Have you ever woken up in the midst of a dream, thinking “I must remember this!” then padded off to the toilet — or to put the kettle on — only to have your dream vanish from consciousness?
The same thing can happen in meditation. You might remember something important, gain some insight or come up with a great idea, but then forget it completely. Indeed, much of what goes on in meditation can remain hazy or elusive.
Even if your intention is to be mindful, you might find it surprisingly difficult to remember more than a few key moments.
But this doesn’t mean that you can’t remember. It just means that you don’t. This is where the practice of journaling, or recollection, can play an important role.
The benefits of keeping a meditation journal
When you begin meditating you won’t really know what to expect. You may have some hopes and aspirations, but your ‘meditation map’ will be virtually blank. Each time you meditate you’ll be able to fill in a few details, but there’ll always be areas that are sketchy and vague. Taking time to reflect and journal after you’ve meditated allows you to develop a much more detailed map — and having a detailed map allows you to make better decisions in subsequent meditations. In other words, the process of journaling helps you to grow and develop your meditation practice.
Without this post-meditation reflection, you may find yourself repeating the same patterns over and over, reinforcing old habits rather than learning from your experience.
Journaling also allows you to look at — and beyond — your thoughts and emotions, to the ways in which you welcome or resist your experience; and at your reactions and responses to whatever arises. You begin to understand how you meditate. This can’t really be known just by describing the technique you’re doing or the type of meditation you practice. By keeping a journal you’ll also get a sense of what’s missing, and what requires exploration or development — and, over time, these periods of reflection will lead to greater confidence and trust; in your own capacity to meditate and in your ability to troubleshoot any difficulties that arise.
A journal is also a record of your meditation history. It allows you to identify patterns and to acknowledge the progress you’ve made — and it gives you a more objective viewpoint from which to evaluate your practice. You might be surprised to discover that certain difficulties and concerns have vanished (and that others remain stubbornly persistent). You’ll be able to identify the issues and emotions that most trouble you, the types of experiences that you habitually suppress or avoid and the habits that bring you satisfaction and enjoyment.

*Data excerpt*.
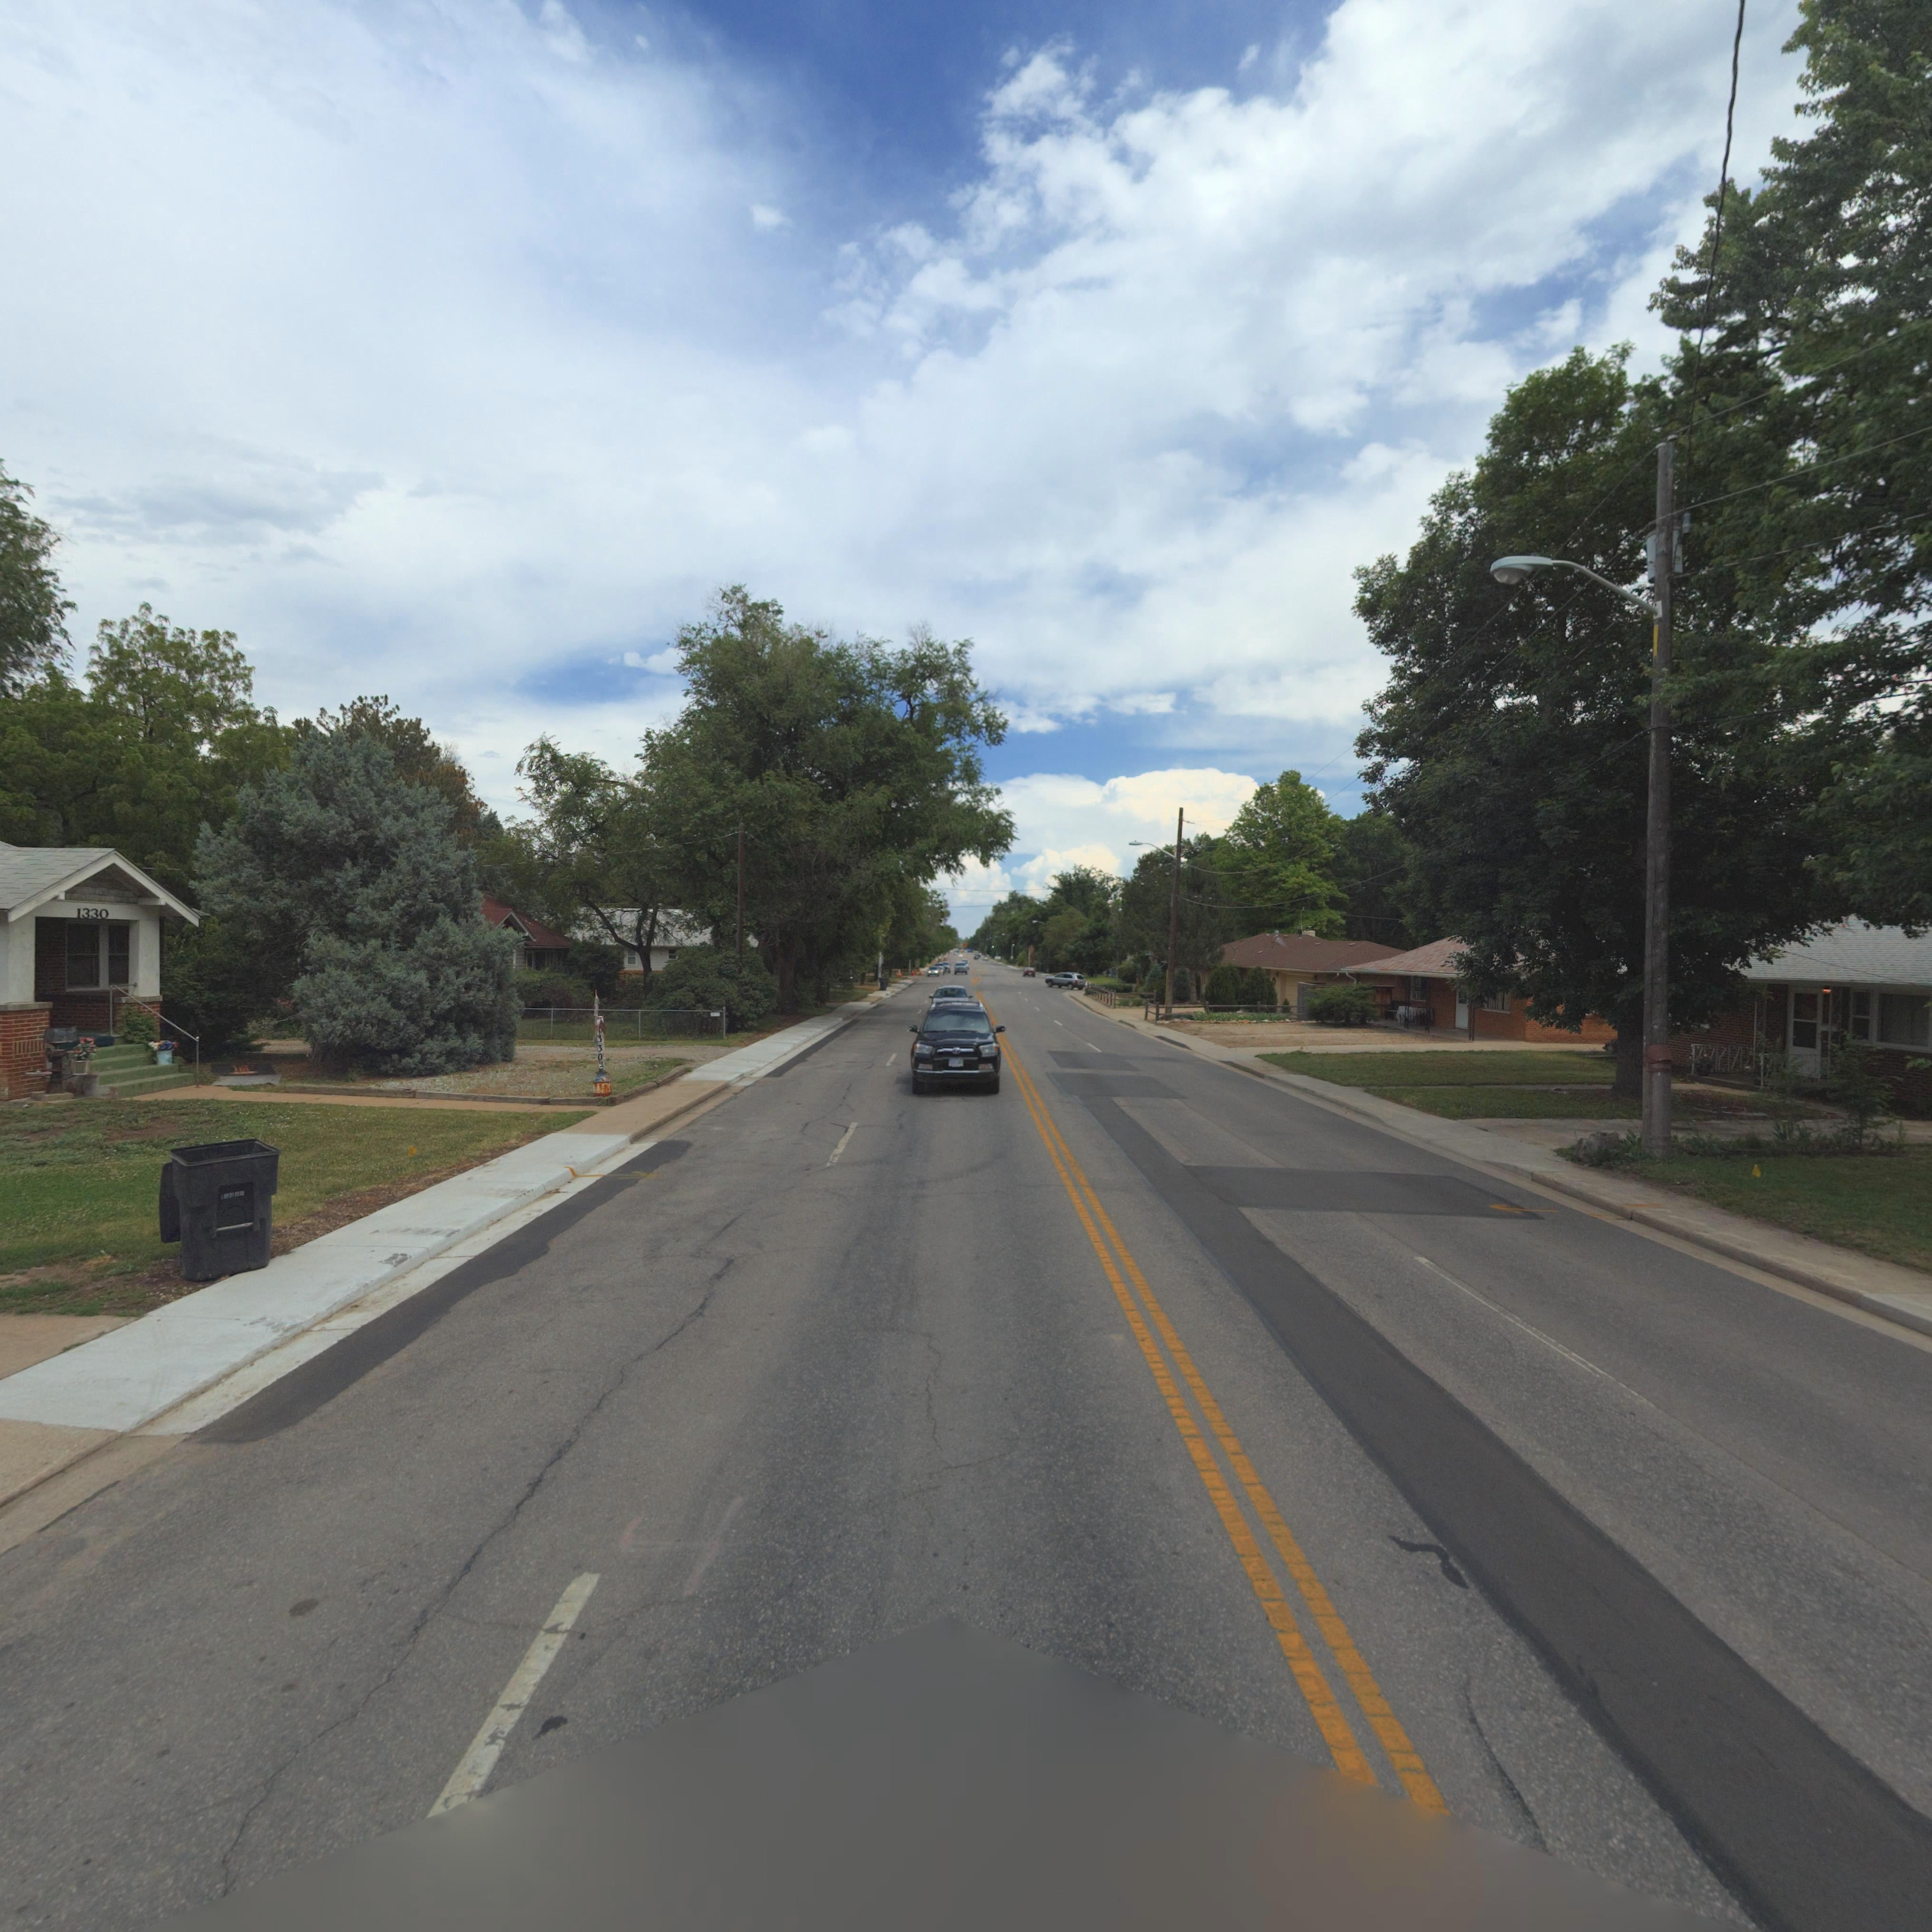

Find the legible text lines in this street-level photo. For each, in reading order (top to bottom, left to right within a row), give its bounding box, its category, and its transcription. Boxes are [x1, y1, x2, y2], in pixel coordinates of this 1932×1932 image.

[77, 907, 109, 919] StreetNumber: 1330
[596, 1025, 603, 1061] StreetNumber: *330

*Tasks to complete*.
a – In the meditation journaling text, what kind of viewpoint does a journal provide for evaluating your practice?
b – Translate this sentence from the meditation journaling text into Spanish: "Without this post-meditation reflection, you may find yourself repeating the same patterns over and over, reinforcing old habits rather than learning from your experience."
c – Carry the meditation journaling text forward from its final sentence.
Nothing in the lines is required for these tasks.

*Outputs by task*.
a – A more objective viewpoint.

b – Sin esta reflexión posterior a la meditación, es posible que te encuentres repitiendo los mismos patrones una y otra vez, reforzando viejos hábitos en lugar de aprender de tu experiencia.

c –
How to start a meditation journal
Keeping a meditation journal does not have to be a time consuming or onerous discipline. On the contrary, it can be both rewarding and enjoyable. If you have the time and inclination, you can write freely about your experience, without any particular structure. But don’t pressure yourself to recall paragraphs of detail. It’s usually easier just to start with what you remember most clearly, even if that’s only a sentence or two. More may come to mind as you write and reflect. You can sketch, doodle or draw too. And you don’t have to journal after every meditation.
It’s a good idea to start by recording the basic details, including the date, time and length of your meditation session. You might also note whether you used an app, listened to a guided meditation or practiced in silence. For example:
Monday, March 5, 2017. 6:40 — 7:00 am (20 minutes)
Guided Meditation on Breath and Body. (Insight Timer App)
Meditated lying in bed. Found the guide’s voice irritating. May have fallen back to sleep a couple of times. Surprised at how calm I felt by the end, as I was dreading the day ahead.
An entry like the one above might only take half a minute to complete but can prompt surprising insights. For instance, just by writing down your thoughts about the meditation you might recall that you had found some of the instructions impossible to follow. You might then realise that it was your own interpretation of the instructions, rather than the guide’s voice, that actually triggered your irritation. You might also be a little more appreciative of the way in which you were able to move quickly through the irritation and into a calm state.
In the following slightly more detailed journal entry the meditator takes the opportunity to reflect on how certain memories and attitudes facilitated a transition from restlessness (and stressful thoughts about work) to comfort and peace of mind.
Thursday, June 29, 2017. 5:30 — 6:05 pm (35 minutes)
Recollective Awareness (in car).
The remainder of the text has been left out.